**PROMPT:** Give again, word for word, every line below from the one that has "در خدمت مشتریان" through the one that has "اختراع مدل ،", both included, and no others.

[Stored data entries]

++++

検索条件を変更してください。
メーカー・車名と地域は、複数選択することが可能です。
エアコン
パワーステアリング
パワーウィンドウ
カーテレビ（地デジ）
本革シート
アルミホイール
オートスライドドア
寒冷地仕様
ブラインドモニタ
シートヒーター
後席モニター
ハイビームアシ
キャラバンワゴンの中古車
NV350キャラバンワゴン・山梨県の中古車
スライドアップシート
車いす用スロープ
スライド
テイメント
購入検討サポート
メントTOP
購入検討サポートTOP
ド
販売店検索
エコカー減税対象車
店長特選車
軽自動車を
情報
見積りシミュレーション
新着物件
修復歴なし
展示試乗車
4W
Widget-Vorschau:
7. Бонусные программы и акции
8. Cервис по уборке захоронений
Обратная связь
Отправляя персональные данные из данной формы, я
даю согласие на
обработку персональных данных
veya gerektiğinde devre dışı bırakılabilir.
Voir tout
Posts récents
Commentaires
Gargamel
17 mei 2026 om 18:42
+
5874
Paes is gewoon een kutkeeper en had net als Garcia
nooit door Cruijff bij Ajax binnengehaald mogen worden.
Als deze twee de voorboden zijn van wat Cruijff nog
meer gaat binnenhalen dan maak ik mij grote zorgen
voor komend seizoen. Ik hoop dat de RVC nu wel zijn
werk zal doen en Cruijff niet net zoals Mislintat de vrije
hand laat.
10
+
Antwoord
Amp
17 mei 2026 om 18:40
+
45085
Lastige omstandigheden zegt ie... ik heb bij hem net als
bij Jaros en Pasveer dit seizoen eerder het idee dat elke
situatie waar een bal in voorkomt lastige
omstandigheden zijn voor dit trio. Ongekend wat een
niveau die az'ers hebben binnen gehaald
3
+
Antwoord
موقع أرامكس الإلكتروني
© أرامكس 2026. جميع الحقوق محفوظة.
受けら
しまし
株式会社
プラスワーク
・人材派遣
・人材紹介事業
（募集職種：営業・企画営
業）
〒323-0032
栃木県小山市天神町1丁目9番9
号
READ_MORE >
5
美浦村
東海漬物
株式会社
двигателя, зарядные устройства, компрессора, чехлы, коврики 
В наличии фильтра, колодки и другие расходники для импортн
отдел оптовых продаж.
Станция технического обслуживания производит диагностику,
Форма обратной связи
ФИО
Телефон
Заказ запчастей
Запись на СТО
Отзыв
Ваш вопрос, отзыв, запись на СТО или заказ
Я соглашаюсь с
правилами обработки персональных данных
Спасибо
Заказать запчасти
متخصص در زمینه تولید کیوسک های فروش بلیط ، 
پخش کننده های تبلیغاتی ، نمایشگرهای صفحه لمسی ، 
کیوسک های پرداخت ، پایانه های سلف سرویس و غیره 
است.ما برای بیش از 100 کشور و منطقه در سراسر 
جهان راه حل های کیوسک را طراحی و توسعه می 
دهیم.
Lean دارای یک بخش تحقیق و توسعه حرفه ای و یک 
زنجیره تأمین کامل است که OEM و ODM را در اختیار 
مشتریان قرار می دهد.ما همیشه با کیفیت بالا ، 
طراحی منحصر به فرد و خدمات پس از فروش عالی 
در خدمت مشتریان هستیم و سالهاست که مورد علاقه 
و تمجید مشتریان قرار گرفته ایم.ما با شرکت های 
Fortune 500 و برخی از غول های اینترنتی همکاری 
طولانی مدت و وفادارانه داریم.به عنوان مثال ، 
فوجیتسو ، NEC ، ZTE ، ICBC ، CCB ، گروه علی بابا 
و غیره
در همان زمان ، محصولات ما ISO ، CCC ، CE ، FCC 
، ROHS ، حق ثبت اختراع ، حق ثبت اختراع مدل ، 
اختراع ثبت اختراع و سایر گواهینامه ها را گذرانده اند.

++++

**WRITTEN SOLUTION:**
در خدمت مشتریان هستیم و سالهاست که مورد علاقه 
و تمجید مشتریان قرار گرفته ایم.ما با شرکت های 
Fortune 500 و برخی از غول های اینترنتی همکاری 
طولانی مدت و وفادارانه داریم.به عنوان مثال ، 
فوجیتسو ، NEC ، ZTE ، ICBC ، CCB ، گروه علی بابا 
و غیره
در همان زمان ، محصولات ما ISO ، CCC ، CE ، FCC 
، ROHS ، حق ثبت اختراع ، حق ثبت اختراع مدل ، 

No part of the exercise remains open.